**EXERCISE SET:**
1. On the babypandas page, what babypandas expression gives the number of rows?
2. List each pandas usage pattern that the babypandas page says the library does not shy away from, even though it may require care for new programmers.

**PAGE TEXT:**
┄┄┄┄┄┄
Skip to main content

A restricted Pandas API

Project description

babypandas

A pandas data-analysis library with a restricted API


The pandas library for tabular data analysis is powerful and popular, but perhaps not the easiest to learn: for nearly every task, no matter how simple, there are multiple ways of approaching it. babypandas is a simplified, introductory pandas library that allows for basic tabular data analysis with only a small subset of methods and arguments. This restricted interface is designed to be easier to learn while still demonstrating fundamental principles and allowing for a smooth transition into pandas at a later time.

The chosen methods are meant to align with the methods in Berkeley's datascience module, developed for the data8 course. However, unlike the datascience module, all code written in babypandas is also valid pandas code.


Install

To install babypandas, use pip:

pip install babypandas

Documentation

See the documentation page.


FAQ

Who is this library for?

This library is intended for those wanting an introduction to data science in python, but want a focused, introduction much like what's covered in Berkeley's data8 course. The pandas methods available in this library encourage better Pandas usage through functional programming patterns and method chaining.

Why not just use the datascience module?

This library may be prefered over datascience when students will be moving to pandas. While this library serves as a restricted introduction to pandas, it doesn't shy away from some pandas usage patterns that may require care for new programmers:

  • The frequent use of named function arguments,
  • The use of boolean arrays (masks) to select rows,
  • The use of table indices.

How does this library compare to the datascience module?

Berkeley datascience module equivalents with babypandas:

datascience method babypandas equivalent or close method description
Table() bpd.DataFrame() empty table formation
Table().with_columns(*labels_and_values) bpd.DataFrame().assign(**kwargs) table from lists
table.with_columns(*labels_and_values) df.assign(**kwargs) adding columns
table.with_rows(rows) df.append(other_df, ignore_index=True)
Table.read_table(filepath) bpd.read_csv(filepath) read in data
table.num_columns df.shape[1] number of columns
table.num_rows df.shape[0] number of rows
table.labels df.columns list of columns
table.relabeled(label, new_label) df.assign(new_label=df.get(label)).drop(columns=[label]) rename columns
table.column(col) df.get(col) get a specific column (by name)
┄┄┄┄┄┄
**EXTRACTED DATA:**
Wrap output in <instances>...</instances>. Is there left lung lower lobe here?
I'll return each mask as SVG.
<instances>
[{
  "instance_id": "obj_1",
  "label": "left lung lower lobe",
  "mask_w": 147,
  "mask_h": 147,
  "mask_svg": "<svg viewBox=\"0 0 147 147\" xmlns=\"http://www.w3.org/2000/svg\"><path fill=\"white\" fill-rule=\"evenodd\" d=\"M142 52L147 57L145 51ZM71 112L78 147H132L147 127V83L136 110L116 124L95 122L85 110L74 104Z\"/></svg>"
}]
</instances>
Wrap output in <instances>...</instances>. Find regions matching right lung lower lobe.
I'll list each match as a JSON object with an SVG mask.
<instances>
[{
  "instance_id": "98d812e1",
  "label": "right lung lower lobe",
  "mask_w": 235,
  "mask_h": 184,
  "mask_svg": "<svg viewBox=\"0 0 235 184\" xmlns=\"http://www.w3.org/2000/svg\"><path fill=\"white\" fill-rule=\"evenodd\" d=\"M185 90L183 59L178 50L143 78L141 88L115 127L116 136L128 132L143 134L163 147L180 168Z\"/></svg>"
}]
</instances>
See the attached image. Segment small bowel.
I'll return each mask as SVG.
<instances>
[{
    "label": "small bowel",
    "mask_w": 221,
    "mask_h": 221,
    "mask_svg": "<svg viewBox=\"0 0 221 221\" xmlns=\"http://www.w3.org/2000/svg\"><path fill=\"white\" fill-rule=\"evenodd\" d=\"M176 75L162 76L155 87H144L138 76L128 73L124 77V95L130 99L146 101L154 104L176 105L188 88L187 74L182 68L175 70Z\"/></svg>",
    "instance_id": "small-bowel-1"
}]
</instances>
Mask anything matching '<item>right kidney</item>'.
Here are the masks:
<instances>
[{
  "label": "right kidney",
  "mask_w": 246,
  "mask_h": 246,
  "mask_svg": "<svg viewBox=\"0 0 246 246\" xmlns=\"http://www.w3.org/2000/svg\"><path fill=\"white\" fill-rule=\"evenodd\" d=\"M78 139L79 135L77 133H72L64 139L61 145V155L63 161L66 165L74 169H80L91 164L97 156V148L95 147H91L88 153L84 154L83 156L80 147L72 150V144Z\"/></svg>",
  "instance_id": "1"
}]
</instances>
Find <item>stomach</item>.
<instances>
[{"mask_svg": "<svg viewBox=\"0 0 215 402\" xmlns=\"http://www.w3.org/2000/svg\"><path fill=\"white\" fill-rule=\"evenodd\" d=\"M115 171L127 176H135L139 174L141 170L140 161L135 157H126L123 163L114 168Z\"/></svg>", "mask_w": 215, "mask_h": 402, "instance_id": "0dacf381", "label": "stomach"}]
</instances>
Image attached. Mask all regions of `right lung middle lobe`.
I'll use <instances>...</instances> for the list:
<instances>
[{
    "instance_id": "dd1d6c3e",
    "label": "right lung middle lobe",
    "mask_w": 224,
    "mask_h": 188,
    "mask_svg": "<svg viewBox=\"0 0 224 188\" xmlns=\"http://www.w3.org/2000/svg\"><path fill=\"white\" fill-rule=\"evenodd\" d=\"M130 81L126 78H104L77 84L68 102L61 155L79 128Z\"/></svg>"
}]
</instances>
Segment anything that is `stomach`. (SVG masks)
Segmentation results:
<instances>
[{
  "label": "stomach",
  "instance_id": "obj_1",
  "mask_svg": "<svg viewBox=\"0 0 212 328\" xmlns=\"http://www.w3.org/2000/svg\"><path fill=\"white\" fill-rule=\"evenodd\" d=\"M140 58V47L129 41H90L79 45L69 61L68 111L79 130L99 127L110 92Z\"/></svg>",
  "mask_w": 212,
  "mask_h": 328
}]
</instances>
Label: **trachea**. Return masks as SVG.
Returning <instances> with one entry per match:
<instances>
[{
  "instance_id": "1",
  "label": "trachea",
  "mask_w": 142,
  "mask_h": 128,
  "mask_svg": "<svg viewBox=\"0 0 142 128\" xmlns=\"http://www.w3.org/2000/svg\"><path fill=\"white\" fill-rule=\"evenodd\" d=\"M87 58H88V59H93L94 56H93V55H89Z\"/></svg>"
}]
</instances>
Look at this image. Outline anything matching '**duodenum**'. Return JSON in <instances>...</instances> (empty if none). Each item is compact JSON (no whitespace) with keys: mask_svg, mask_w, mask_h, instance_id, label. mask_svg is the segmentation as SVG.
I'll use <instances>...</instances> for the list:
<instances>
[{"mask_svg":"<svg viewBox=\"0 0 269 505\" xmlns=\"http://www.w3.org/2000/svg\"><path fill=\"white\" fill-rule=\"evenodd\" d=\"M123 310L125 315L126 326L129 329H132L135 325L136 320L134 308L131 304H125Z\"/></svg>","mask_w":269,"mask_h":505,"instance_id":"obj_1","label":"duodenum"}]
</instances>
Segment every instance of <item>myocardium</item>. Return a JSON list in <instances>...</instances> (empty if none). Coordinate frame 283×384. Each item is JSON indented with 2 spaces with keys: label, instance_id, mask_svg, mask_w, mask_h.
┄┄┄┄┄┄
**OUTPUTS IN ORDER:**
1. df.shape[0]

2.
- The frequent use of named function arguments
- The use of boolean arrays (masks) to select rows
- The use of table indices